Combining gtmcli with other MCP servers
The power of MCP is composability. gtmcli handles the data operations, but you can connect other MCP servers for the rest of your workflow.
{
"mcpServers": {
"gtmcli": {
"command": "gtmcli",
"args": ["mcp", "serve"]
},
"google-sheets": {
"command": "npx",
"args": ["-y", "@anthropic/mcp-google-sheets"]
},
"slack": {
"command": "npx",
"args": ["-y", "@anthropic/mcp-slack"]
}
}
}With this config, the agent can build a lead list with gtmcli, write the results to a Google Sheet, and send a Slack notification when the job finishes. All from a single prompt.

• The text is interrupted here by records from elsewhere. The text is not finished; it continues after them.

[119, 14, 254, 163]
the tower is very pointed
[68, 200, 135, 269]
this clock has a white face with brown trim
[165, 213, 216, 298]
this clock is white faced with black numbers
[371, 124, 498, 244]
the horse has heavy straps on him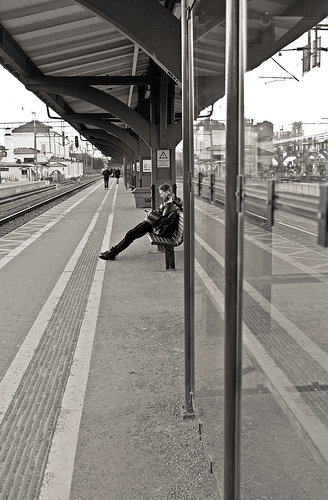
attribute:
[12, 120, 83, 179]
building — white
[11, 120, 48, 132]
roof — dark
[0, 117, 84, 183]
building — white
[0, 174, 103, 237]
train tracks — parallell, sets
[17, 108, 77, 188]
buildings — across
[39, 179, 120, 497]
line — parallel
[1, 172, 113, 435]
line — parallel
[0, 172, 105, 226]
tracks — going through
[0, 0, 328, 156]
roof — metal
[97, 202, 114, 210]
paint — fading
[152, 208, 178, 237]
backpack — black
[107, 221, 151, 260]
legs — stretched out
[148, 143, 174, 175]
sign — white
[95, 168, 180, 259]
woman — seated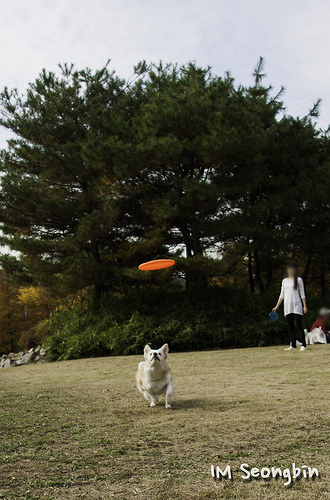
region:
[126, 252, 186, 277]
a red frisbee in the air.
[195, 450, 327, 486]
a watermark on a picture.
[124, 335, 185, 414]
a dog running in a field.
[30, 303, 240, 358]
a bunch of green bushes.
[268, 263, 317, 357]
a woman standing with a blue frisbee.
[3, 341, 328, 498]
a field of brown grass.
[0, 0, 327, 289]
a cloudy blue sky.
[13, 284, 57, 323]
a yellow leaf filled tree.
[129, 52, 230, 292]
a tall green pine tree.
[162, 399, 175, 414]
a dog's front left paw.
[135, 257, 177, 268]
Orange Frisbee in the air.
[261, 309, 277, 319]
Blue frisbee in woman's hand.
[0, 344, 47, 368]
Pile of rocks on side of bushes.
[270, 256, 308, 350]
Woman holding blue frisbee.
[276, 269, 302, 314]
White top being worn by a woman.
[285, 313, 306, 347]
Black pants being worn a woman.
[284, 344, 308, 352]
White shoes being worn a woman.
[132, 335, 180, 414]
Dog about to jump for frisbee.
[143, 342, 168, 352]
Perky beige dog ears.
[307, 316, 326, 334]
Red blanket behind woman.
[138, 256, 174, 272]
a red plastic frisbee flying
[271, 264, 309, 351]
a woman with dark hair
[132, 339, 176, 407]
a little tan dog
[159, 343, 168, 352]
the tan ear of the dog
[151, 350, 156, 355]
the black nose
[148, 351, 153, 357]
the black eye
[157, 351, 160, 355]
the black eye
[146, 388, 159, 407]
the short tan leg of the dog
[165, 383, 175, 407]
the short tan leg of the dog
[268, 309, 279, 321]
a blue plastic frisbee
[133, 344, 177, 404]
this is a puppy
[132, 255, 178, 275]
this is a lid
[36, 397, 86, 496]
this is a grass area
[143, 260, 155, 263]
the lid is red in color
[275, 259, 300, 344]
this is a lady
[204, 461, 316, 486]
this is a writing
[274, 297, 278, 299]
the lady is light skinned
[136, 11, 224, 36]
this is the sky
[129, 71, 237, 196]
this is a tree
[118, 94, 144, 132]
the tree has green leaves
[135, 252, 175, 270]
Orange Frisbee in the air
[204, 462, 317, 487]
Signature of the person who took the picture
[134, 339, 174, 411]
Dog chasing orange frisbee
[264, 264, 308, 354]
Girl playing frisbee with a dog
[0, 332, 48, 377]
Rock wall in Park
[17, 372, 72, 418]
Trodden brown grass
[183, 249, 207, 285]
Trunk of evergreen tree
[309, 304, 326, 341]
People relaxing in the park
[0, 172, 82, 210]
Branches of evergreen tree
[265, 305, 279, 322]
Frisbee held in hand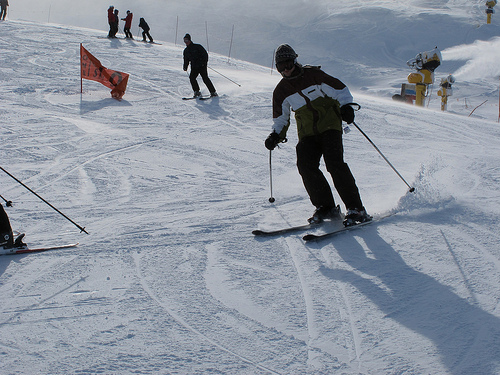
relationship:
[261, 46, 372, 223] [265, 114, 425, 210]
man has skis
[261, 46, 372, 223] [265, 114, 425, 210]
man holds skis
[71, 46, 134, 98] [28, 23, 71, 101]
flag on hill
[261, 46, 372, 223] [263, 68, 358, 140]
man wears jacket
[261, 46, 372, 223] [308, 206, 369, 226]
man wears snow boots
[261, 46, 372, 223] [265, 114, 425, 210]
man leans on skis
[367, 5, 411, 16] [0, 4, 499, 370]
jackson mingus responsible for photo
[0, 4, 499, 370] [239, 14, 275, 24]
photo has alot of detail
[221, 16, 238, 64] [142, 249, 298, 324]
pole in snow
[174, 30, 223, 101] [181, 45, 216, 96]
skier wears black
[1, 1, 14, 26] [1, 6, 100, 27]
lone skier in distance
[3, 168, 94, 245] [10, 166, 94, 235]
back of ski pole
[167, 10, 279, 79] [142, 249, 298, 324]
rods stick out of snow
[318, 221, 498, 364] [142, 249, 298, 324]
shadow in snow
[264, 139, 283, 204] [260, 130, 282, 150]
ski pole in hand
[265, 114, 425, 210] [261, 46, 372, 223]
skis used by man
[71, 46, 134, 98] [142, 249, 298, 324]
flag in snow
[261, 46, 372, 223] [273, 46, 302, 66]
man has hat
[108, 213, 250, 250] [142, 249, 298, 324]
ski tracks are in snow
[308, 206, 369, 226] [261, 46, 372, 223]
snow boots are on man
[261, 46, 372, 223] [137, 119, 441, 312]
man skiing on slope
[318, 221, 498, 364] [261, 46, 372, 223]
shadow of a man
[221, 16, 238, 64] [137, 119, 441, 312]
pole on slope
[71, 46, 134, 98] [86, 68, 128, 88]
flag has writing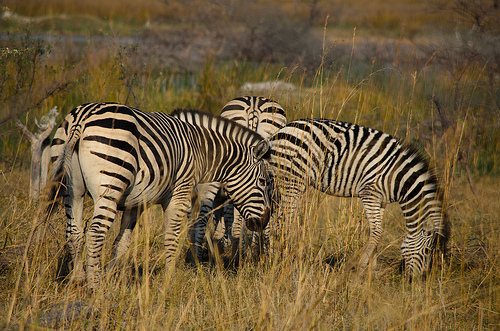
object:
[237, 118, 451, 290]
zebras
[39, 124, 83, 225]
tail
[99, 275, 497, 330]
grass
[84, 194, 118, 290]
legs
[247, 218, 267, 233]
mouth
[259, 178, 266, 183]
eye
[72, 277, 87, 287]
hoof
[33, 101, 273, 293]
zebra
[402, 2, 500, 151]
tree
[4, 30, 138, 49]
river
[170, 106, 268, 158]
mane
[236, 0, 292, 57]
tree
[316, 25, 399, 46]
dirt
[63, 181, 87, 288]
left rear leg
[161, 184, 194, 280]
right front leg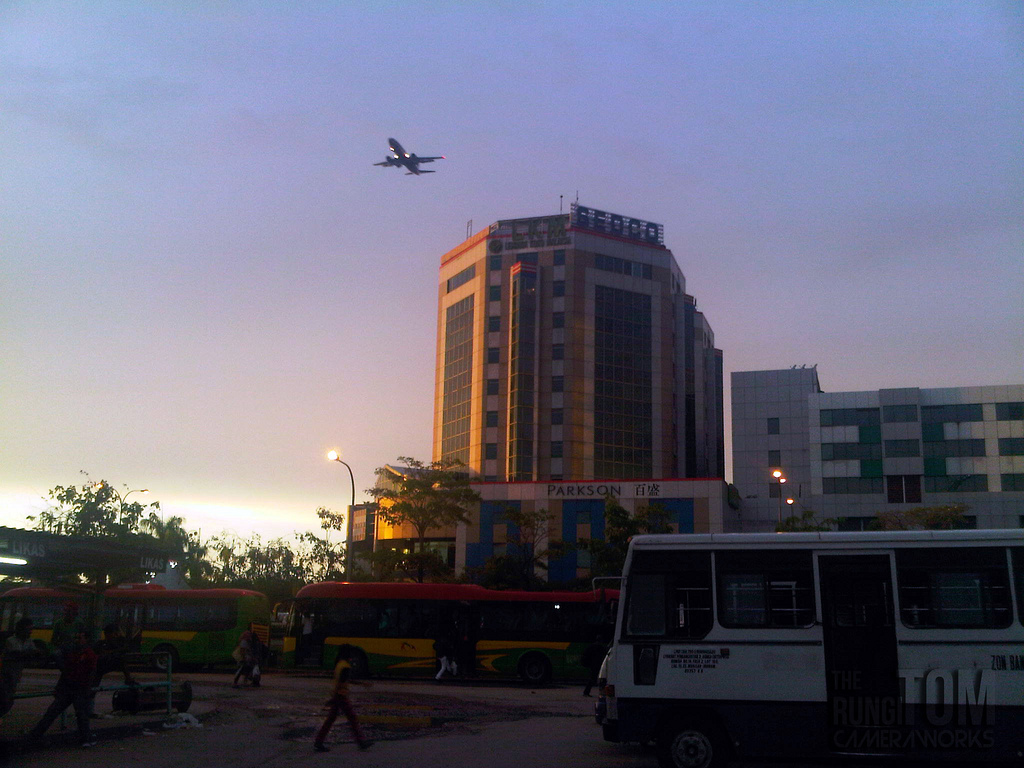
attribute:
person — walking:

> Build a list of 50 marketing directors at > e-commerce companies. Verified emails only. > Write the results to the "Q2 Outbound" Google Sheet. > Post a summary to #sales-ops in Slack.
One prompt. Three MCP servers. The agent orchestrates all of them. This is what a code-first GTM stack looks like.
Troubleshooting
MCP server fails to start
Run gtmcli mcp serve directly in your terminal. If it fails, you will see the error. Common causes: not authenticated (run gtmcli auth login), outdated version (run npm update -g gtmcli), or Node.js version too old.
Tools not showing up
Make sure the path to gtmcli is in your PATH. Run which gtmcli to confirm. If you installed with npm and it is not in PATH, use the full path in your settings.json: "command": "/usr/local/bin/gtmcli".
Agent not using the tools
Be explicit in your prompt that you want real data. Saying "find verified emails using gtmcli" is clearer than "find some emails." The agent will prefer MCP tools over guessing when it knows they are available, but explicit instructions help.
MCP turns an AI agent from a research assistant into a prospecting system. The protocol is the infrastructure. gtmcli is the data layer. Claude code is the agent. Together, they replace the entire chain of prospecting tools most teams are still paying for separately.